*** Task input

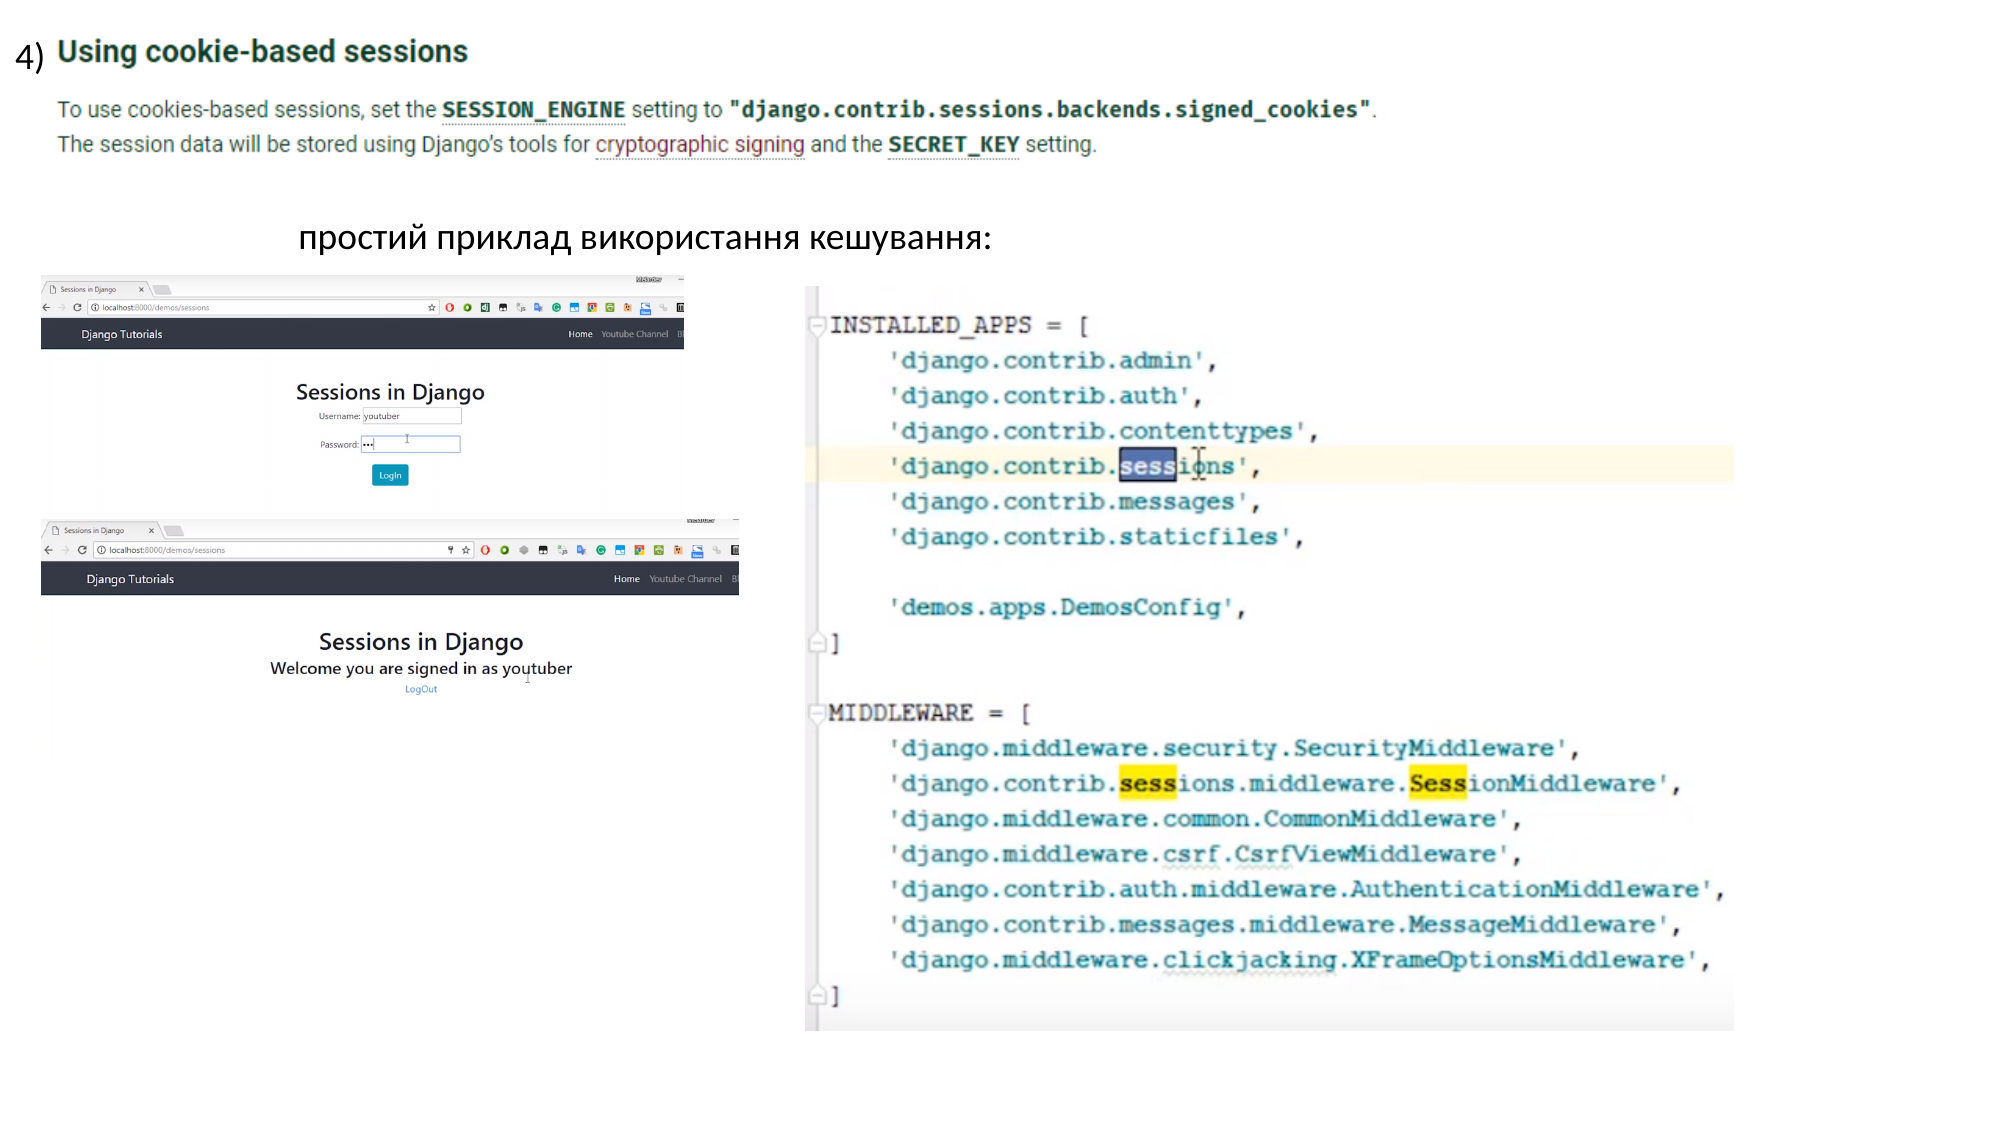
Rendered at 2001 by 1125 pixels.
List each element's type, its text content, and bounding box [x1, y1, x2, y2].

text_box 4) [0, 24, 41, 85]
text_box простий приклад використання кешування: [283, 204, 1009, 265]
picture [805, 286, 1734, 1031]
picture [41, 23, 1393, 179]
picture [41, 275, 739, 758]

******

Leave out the pictures. Transcribe the rest of the listing above exactly.

Rendered at 2001 by 1125 pixels.
List each element's type, its text content, and bounding box [x1, y1, x2, y2].

text_box 4) [0, 24, 41, 85]
text_box простий приклад використання кешування: [283, 204, 1009, 265]
picture [805, 286, 1734, 1031]
picture [41, 23, 1393, 179]
picture [41, 275, 739, 758]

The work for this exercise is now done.